During the Hague Abduction Convention trial, Ms. De Souza represented herself. She testified as to the harm she feared would befall the child if he were returned to Brazil, and also stated, “if you ask [the child], [he] will tell you [of wanting] to stay here.” The judge ordered the child returned from the bench. The First Circuit requested the district court issue written findings. In the written findings, the court concluded that Ms. De Souza did not meet her burden to prove the child was at risk of a grave harm, and while the court didn’t identify the mature child exception as a distinct issue raised by Ms. De Souza, the court observed that there was no evidence that the child was mature.The First Circuit affirmed.
The grave risk exception is not to be used “as a vehicle to litigate (or relitigate) the child’s best interests.” None of the evidence indicated abusive behavior directed at the child. Further, even though there may have been spousal abuse in this case, the evidence indicated a lack of a “more generalized pattern of violence” that might tie spousal abuse to abuse of a child.
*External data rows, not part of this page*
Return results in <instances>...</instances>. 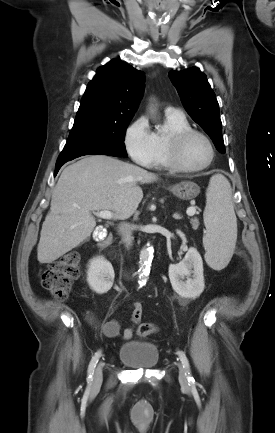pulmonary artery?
Segmentation results:
<instances>
[{
  "mask_svg": "<svg viewBox=\"0 0 275 433\" xmlns=\"http://www.w3.org/2000/svg\"><path fill=\"white\" fill-rule=\"evenodd\" d=\"M165 112L173 115H183L182 111L176 107H167Z\"/></svg>",
  "mask_w": 275,
  "mask_h": 433,
  "instance_id": "e3ab8cb5",
  "label": "pulmonary artery"
}]
</instances>
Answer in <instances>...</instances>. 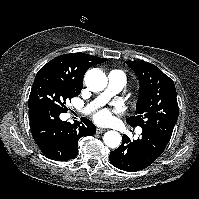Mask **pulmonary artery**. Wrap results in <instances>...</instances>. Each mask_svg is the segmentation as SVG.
<instances>
[{"label":"pulmonary artery","mask_w":199,"mask_h":199,"mask_svg":"<svg viewBox=\"0 0 199 199\" xmlns=\"http://www.w3.org/2000/svg\"><path fill=\"white\" fill-rule=\"evenodd\" d=\"M108 88L91 104H89L84 112L94 109L96 106L106 102L111 96L122 90L125 85V75L121 70H112L108 74Z\"/></svg>","instance_id":"1"}]
</instances>
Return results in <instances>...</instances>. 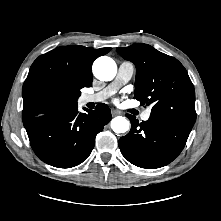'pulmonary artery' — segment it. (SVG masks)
<instances>
[{
  "instance_id": "e3ab8cb5",
  "label": "pulmonary artery",
  "mask_w": 221,
  "mask_h": 221,
  "mask_svg": "<svg viewBox=\"0 0 221 221\" xmlns=\"http://www.w3.org/2000/svg\"><path fill=\"white\" fill-rule=\"evenodd\" d=\"M134 74V65L128 61H123L120 63L117 71V75L112 83H110L108 86H106L104 89L92 93V94H86L82 96L81 101L83 104L88 103H98L102 102L105 99L112 96L121 86L126 84L133 76ZM151 114V110H146L141 118L142 120L146 121L149 119Z\"/></svg>"
}]
</instances>
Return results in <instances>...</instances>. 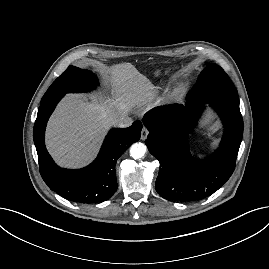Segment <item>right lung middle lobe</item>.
Listing matches in <instances>:
<instances>
[{"label": "right lung middle lobe", "instance_id": "right-lung-middle-lobe-1", "mask_svg": "<svg viewBox=\"0 0 269 269\" xmlns=\"http://www.w3.org/2000/svg\"><path fill=\"white\" fill-rule=\"evenodd\" d=\"M97 83L96 77L87 70L70 65L49 87L41 103L53 97L73 92L90 91Z\"/></svg>", "mask_w": 269, "mask_h": 269}]
</instances>
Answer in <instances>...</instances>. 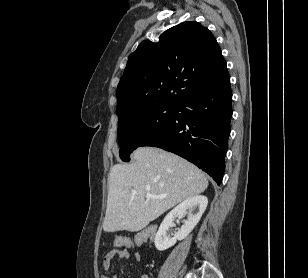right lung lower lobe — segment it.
Segmentation results:
<instances>
[{
    "label": "right lung lower lobe",
    "mask_w": 308,
    "mask_h": 278,
    "mask_svg": "<svg viewBox=\"0 0 308 278\" xmlns=\"http://www.w3.org/2000/svg\"><path fill=\"white\" fill-rule=\"evenodd\" d=\"M230 78L178 104L176 117L140 146H154L194 163L220 185L232 115Z\"/></svg>",
    "instance_id": "98d812e1"
}]
</instances>
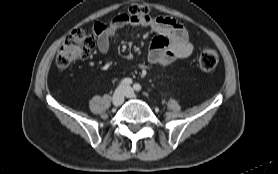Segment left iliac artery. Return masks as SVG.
Listing matches in <instances>:
<instances>
[{
  "label": "left iliac artery",
  "instance_id": "44dca946",
  "mask_svg": "<svg viewBox=\"0 0 278 174\" xmlns=\"http://www.w3.org/2000/svg\"><path fill=\"white\" fill-rule=\"evenodd\" d=\"M133 88H134L135 91H140L141 90L140 84H134Z\"/></svg>",
  "mask_w": 278,
  "mask_h": 174
}]
</instances>
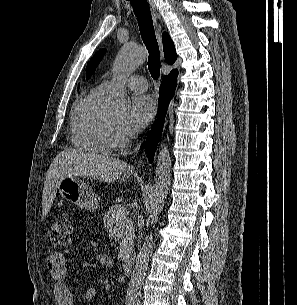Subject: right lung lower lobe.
<instances>
[{
  "label": "right lung lower lobe",
  "instance_id": "right-lung-lower-lobe-1",
  "mask_svg": "<svg viewBox=\"0 0 297 305\" xmlns=\"http://www.w3.org/2000/svg\"><path fill=\"white\" fill-rule=\"evenodd\" d=\"M176 79L177 70H173L170 75L164 76L161 83L159 95V116L147 137V141L143 144V147H145L147 150L150 162L153 161L156 145L163 129L164 117L167 111V107L175 91Z\"/></svg>",
  "mask_w": 297,
  "mask_h": 305
}]
</instances>
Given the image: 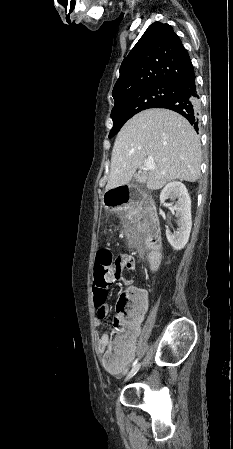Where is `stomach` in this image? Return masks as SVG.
<instances>
[{"mask_svg":"<svg viewBox=\"0 0 233 449\" xmlns=\"http://www.w3.org/2000/svg\"><path fill=\"white\" fill-rule=\"evenodd\" d=\"M106 208H113V207H115V206H105Z\"/></svg>","mask_w":233,"mask_h":449,"instance_id":"0dacf381","label":"stomach"}]
</instances>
Finally, the court indicated that any risk to the child did not rise to the level of being “grave.” The district court accepted Ms. De Souza’s testimony, including descriptions of the abusive behavior, and the court noted that a child can be at an increased risk of psychological injury when in contact with a spousal abuser. But, the grave risk of harm exception is an exceedingly high burden, and Ms. De Souza did not meet it.
Finally, Ms. De Souza argued, on appeal, that the court should have appointed the child a lawyer, interviewed the child, appointed a psychologist, or conducted some type of assessment as to whether the child was mature. She further argued that because, at trial, she was self represented and speaking through an interpreter, the court should have explored, on its own, any argument she raised, even if she did so incompletely or obliquely. The court, however, did not consider Ms. De Souza to have waived this exception. Instead, Ms. De Souza failed to present sufficient evidence to make out this exception. The court had no obligation to help her develop her case. In fact, the court should not assume the role of advocate for a pro se litigant. Ms. De Souza presented no evidence to support a finding that the child was mature.